Saved data entries:

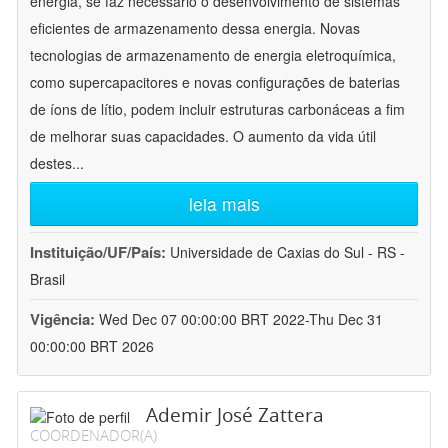
energia, se faz necessário o desenvolvimento de sistemas
eficientes de armazenamento dessa energia. Novas
tecnologias de armazenamento de energia eletroquímica,
como supercapacitores e novas configurações de baterias
de íons de lítio, podem incluir estruturas carbonáceas a fim
de melhorar suas capacidades. O aumento da vida útil
destes
...
leia mais
Instituição/UF/País:
Universidade de Caxias do Sul - RS -
Brasil
Vigência:
Wed Dec 07 00:00:00 BRT 2022-Thu Dec 31
00:00:00 BRT 2026
Ademir José Zattera
COORDENADOR(A)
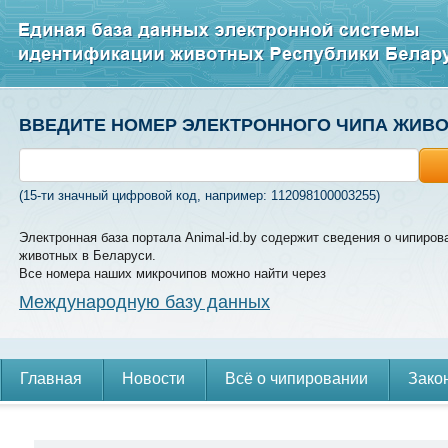
ВВЕДИТЕ НОМЕР ЭЛЕКТРОННОГО ЧИПА ЖИВ
(15-ти значный цифровой код, например: 112098100003255)
Электронная база портала Animal-id.by содержит сведения о чипиров
животных в Беларуси.
Все номера наших микрочипов можно найти через
Международную базу данных
Главная
Новости
Всё о чипировании
Зако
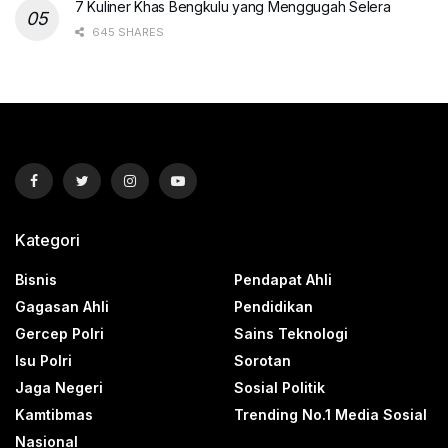
7 Kuliner Khas Bengkulu yang Menggugah Selera
645 SHARES
Kategori
Bisnis
Pendapat Ahli
Gagasan Ahli
Pendidikan
Gercep Polri
Sains Teknologi
Isu Polri
Sorotan
Jaga Negeri
Sosial Politik
Kamtibmas
Trending No.1 Media Sosial
Nasional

**WHAT THE EXERCISE ASKS**
Report every line of the material above that contains the word "energia", matching case exactly.

**REPLY**
energia, se faz necessário o desenvolvimento de sistemas
eficientes de armazenamento dessa energia. Novas
tecnologias de armazenamento de energia eletroquímica,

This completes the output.